If you’ve purchased anything online in the last little while, you’ve probably noticed an option to use a third-party service that lets you settle your bill in a series of smaller payments without charging you any interest.
These ‘buy now, pay later’ (BNPL) services have been surging in popularity, especially among younger shoppers. A few common names include Afterpay, Klarna, PayBright, and Sezzle, but plenty of others are out there, including some from Canada’s big banks.
While each service has its own set of rules, they all do the same thing: help buyers break up the cost of big purchases into smaller, more manageable chunks.
How does BNPL? work?
Let’s say you want to buy a new TV that costs $600. Instead of paying the full price, you might pay 25 per cent, or $150, on the spot, then another $150 every two weeks for the next six weeks until you’ve paid the bill in full.
Make your payments in a timely fashion and you won’t face any interest charges. Some BNPL services charge their users a fee, while others are free as long as you don’t miss a payment.
Avoid the temptation to overspend
BNPL may sound convenient and simple, but don’t forget that it’s just a different kind of debt. Some shoppers say using BNPL to set up a payment plan for sizable online purchases is their preferred way to budget, helping them track their spending across weeks and months. For others, however, it’s the opposite: splitting big bills into smaller payments creates the illusion of additional wealth and diminished costs, leading to the potential for out-of-control spending and deep debt.
No matter how you plan on paying for something, an important rule is to only spend what you have. If money is too tight to afford that new TV, whether it’s with one big payment or four smaller ones, better to put the purchase on hold until you have the savings to be able to truly afford it.
BNPL isn’t always the best way to build your credit score
You might think buying items with a BNPL service and always paying your bill on time would boost your credit score, like it does when you pay your credit card bill by the due date. Unfortunately, however, that’s not the case with most basic BNPL services, although Sezzle does offer an option that gives your payment history to credit bureaus. By and large, however, BNPL services aren’t much use for those looking to boost their credit score.
Always read the fine print
Different BNPL services have different terms, and it’s important to know what the consequences are for missed or late payments before you sign up. Some services will ding you with fees or hefty interest charges if you’re more than seven days late with a payment, while others will simply suspend your account until the debt is settled.
Another fine print issue to be aware of: how your BNPL service handles what you owe when an item you purchased needs to be returned.
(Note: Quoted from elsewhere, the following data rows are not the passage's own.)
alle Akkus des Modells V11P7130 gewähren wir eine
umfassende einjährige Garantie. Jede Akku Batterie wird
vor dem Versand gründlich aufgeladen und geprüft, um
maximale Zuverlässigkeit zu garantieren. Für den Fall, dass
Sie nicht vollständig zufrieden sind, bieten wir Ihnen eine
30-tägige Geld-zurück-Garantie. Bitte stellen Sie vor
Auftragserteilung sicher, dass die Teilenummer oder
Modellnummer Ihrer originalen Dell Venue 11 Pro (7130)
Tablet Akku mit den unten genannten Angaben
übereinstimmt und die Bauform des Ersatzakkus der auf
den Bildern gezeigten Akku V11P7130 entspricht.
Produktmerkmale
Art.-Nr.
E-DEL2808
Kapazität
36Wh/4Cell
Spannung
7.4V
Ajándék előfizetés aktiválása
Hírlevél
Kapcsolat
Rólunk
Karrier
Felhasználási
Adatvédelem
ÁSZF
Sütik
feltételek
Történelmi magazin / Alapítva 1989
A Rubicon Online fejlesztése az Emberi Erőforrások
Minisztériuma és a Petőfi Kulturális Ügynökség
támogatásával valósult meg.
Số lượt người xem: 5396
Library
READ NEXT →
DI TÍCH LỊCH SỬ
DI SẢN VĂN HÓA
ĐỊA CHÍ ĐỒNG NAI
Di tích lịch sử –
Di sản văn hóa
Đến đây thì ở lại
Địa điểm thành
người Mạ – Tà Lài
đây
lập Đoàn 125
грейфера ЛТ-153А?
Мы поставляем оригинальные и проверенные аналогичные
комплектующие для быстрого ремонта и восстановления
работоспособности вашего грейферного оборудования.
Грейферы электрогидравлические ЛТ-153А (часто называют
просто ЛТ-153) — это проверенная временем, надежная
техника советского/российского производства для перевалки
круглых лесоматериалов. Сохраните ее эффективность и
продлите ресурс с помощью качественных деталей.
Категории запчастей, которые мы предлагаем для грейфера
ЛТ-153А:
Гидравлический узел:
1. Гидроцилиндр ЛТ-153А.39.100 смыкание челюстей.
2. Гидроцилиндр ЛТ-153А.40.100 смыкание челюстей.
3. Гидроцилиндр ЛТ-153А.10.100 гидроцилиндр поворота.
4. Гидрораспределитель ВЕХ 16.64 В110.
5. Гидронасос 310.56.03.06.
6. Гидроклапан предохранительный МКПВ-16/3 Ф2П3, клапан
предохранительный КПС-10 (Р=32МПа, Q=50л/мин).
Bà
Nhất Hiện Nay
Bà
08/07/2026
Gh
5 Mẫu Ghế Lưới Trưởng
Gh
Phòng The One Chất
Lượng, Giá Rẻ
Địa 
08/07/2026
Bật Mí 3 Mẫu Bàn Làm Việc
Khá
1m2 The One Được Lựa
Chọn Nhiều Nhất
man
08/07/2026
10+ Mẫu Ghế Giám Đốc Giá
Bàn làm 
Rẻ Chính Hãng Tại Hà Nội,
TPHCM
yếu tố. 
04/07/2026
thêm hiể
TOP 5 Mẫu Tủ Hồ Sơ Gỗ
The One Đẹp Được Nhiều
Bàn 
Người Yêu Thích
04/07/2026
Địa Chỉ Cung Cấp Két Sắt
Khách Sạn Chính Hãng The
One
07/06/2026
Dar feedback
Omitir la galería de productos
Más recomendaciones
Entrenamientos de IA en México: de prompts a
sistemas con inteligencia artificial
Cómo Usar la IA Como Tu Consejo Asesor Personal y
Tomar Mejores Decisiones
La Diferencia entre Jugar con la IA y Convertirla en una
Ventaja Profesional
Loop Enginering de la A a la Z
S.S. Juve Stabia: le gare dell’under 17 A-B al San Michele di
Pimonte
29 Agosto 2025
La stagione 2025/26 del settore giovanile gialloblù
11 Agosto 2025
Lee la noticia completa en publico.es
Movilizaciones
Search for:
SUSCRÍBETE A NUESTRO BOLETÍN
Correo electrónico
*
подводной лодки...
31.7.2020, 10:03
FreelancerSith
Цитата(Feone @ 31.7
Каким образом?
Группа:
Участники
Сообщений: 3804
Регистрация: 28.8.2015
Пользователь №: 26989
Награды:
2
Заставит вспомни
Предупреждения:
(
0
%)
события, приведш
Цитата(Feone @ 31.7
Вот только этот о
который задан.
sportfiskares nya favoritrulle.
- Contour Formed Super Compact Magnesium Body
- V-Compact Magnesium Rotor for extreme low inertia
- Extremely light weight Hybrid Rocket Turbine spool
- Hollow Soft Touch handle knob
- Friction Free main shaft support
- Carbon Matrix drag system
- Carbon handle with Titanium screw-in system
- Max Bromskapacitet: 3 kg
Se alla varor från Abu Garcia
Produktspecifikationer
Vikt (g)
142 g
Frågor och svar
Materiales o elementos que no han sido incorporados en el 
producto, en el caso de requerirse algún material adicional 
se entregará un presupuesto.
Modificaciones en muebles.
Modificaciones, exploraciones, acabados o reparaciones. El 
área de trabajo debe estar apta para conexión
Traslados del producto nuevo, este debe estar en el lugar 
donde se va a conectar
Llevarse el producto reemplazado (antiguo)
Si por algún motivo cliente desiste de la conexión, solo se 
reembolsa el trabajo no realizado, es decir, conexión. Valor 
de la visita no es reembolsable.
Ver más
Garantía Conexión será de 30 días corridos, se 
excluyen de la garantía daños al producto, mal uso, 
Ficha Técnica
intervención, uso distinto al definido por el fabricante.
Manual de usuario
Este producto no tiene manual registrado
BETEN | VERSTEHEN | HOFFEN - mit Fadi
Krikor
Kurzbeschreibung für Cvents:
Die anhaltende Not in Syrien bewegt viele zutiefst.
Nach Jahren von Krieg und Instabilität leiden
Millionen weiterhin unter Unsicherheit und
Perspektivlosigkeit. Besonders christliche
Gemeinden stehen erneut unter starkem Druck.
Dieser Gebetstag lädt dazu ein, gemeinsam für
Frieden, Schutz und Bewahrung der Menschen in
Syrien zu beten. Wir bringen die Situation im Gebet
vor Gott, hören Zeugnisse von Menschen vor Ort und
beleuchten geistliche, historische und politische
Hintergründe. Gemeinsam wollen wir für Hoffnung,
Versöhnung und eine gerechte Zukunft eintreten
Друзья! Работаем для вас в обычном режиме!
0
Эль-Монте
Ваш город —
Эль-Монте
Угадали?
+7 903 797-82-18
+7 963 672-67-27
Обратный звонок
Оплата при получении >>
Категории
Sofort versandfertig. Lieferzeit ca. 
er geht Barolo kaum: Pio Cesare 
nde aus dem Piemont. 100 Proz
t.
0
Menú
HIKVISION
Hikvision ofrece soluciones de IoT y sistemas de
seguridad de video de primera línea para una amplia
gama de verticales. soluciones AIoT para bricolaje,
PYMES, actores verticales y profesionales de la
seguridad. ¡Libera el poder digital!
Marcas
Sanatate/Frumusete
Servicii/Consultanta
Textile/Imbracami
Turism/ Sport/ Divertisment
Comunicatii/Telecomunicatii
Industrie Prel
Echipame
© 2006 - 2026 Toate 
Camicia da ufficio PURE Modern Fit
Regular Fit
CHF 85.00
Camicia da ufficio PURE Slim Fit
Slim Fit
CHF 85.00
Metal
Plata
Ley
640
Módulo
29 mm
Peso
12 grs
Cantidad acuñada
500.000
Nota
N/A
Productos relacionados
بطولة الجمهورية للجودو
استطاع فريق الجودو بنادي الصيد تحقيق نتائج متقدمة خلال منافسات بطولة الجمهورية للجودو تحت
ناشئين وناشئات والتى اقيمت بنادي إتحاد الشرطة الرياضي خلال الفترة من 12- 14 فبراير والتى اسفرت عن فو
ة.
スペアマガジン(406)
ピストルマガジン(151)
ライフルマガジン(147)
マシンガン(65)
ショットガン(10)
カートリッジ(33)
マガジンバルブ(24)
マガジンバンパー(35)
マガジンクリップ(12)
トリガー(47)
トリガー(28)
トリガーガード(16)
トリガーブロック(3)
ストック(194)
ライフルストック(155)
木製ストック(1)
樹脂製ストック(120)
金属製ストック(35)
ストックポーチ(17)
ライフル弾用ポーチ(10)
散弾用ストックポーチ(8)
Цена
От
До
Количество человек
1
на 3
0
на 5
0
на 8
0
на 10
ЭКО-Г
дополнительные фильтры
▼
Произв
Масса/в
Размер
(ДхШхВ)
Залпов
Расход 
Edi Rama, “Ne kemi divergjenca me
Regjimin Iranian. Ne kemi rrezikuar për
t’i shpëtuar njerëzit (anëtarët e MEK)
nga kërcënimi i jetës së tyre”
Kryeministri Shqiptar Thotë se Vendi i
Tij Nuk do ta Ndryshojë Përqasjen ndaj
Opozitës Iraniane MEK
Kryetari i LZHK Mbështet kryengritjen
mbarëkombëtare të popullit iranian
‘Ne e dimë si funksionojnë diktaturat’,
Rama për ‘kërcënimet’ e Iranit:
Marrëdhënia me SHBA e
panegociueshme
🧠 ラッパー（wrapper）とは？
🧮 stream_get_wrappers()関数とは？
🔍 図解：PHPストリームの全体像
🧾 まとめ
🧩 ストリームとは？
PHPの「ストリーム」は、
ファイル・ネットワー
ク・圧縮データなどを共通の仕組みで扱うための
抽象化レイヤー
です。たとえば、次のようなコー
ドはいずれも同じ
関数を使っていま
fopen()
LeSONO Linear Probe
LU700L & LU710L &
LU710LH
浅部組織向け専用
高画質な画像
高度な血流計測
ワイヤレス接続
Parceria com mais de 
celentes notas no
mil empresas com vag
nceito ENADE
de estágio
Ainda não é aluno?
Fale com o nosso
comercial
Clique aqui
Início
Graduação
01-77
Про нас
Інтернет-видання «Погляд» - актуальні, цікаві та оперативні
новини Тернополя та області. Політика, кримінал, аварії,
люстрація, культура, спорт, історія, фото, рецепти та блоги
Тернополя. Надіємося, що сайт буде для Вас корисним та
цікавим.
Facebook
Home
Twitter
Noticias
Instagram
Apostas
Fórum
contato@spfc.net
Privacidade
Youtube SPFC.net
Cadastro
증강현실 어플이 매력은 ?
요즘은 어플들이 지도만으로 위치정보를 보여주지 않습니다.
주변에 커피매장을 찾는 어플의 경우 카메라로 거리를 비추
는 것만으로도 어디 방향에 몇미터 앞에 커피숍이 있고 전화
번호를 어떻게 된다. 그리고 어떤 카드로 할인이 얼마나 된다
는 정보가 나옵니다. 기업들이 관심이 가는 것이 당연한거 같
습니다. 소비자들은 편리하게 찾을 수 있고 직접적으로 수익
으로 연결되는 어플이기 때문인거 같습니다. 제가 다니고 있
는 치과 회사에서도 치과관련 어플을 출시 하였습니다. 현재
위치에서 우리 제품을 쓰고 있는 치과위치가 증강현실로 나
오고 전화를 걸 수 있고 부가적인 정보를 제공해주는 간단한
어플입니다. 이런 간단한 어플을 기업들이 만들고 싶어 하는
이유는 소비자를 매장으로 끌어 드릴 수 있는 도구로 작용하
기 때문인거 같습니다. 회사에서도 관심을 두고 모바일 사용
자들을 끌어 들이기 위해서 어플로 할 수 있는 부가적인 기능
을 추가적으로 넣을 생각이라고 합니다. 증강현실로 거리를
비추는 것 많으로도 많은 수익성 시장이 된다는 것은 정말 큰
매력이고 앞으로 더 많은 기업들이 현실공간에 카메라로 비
Take a careful look at the agreement for your service, and don’t be afraid to reach out to their support site if you have questions or concerns.
What alternatives are there?
If you’re unsure or uneasy about using a BNPL service, there are other ways to handle the cost of a big purchase without needing all the cash up front. Personal loans charge interest, but let you spread the repayment over a much longer period. A line of credit also charges interest but gives you revolving access to cash as you need it, as long as you keep paying back what you borrow. Finally, a low-interest credit card can boost your purchasing power while helping you build your credit score, and may even come with a promotional zero-interest period that lets you borrow money at no cost for a few months or more.